We have shown that frequencies and coefficients of (2) can be reconstructed from sampling the function on the integer lattice

$$\begin{aligned} \varGamma _n := \{ \alpha + \beta : |\alpha |,|\beta | \le n \}, \end{aligned}$$
(35)

where n is such that \(n \ge \deg \varPi /I_\Omega \), where \(I_\Omega \) is the ideal of all polynomials vanishing on \(Z_\Omega = e^\Omega \). In contrast to the univariate case, this is a structural quantity that depends on the geometry of \(Z_\Omega \). In particular, it is not to be expected that these sampling sets are minimal unless \(\# \Omega = {n+s \atopwithdelims ()s}\) and the points in \(Z_\Omega \) are in general position as then and only then the number of parameters and measurement points coincide. On the other hand, for \(s=1\) these conditions are always fulfilled. And even if there were smaller sampling sets, these would depend on the unknown geometry of \(Z_\Omega \).
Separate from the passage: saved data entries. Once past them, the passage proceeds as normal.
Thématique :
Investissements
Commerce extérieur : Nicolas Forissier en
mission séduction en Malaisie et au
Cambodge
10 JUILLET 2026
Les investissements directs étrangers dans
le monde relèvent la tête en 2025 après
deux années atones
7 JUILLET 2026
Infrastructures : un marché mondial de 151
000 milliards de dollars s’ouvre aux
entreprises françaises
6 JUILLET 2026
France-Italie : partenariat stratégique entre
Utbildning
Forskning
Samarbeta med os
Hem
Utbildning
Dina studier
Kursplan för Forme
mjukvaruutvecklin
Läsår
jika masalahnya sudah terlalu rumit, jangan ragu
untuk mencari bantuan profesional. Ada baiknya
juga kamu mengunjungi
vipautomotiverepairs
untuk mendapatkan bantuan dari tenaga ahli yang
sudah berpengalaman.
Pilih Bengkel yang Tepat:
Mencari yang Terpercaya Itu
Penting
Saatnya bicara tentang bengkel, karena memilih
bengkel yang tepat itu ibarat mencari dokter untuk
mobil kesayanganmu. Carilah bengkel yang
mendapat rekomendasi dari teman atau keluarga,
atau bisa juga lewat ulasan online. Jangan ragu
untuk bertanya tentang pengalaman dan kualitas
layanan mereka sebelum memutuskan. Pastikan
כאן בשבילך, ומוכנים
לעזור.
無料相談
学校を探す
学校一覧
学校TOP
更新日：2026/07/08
In addition, we showed that the extended method can be implemented by using standard procedures of Numerical Linear Algebra and runs with reasonable numerical stability. There is still room to adapt some of the tools and probably make use of higher precision arithmetic if needed. Such additions should be designed in the context of a particular application, however.

All the methods shown here are based on the numerical realization of a purely algebraic algorithm that in principle solves Prony’s problem in an arbitrary number of variables and for an arbitrary number of frequencies. It goes without saying that a careful and quantitative analysis of the algorithm with respect to minimality, complexity and numerical accuracy is a reasonable next step once the underlying theory is understood. It would also be extremely interesting to compare this algorithm with other multivariate approaches like the projection method. Some of these issues are currently under investigation.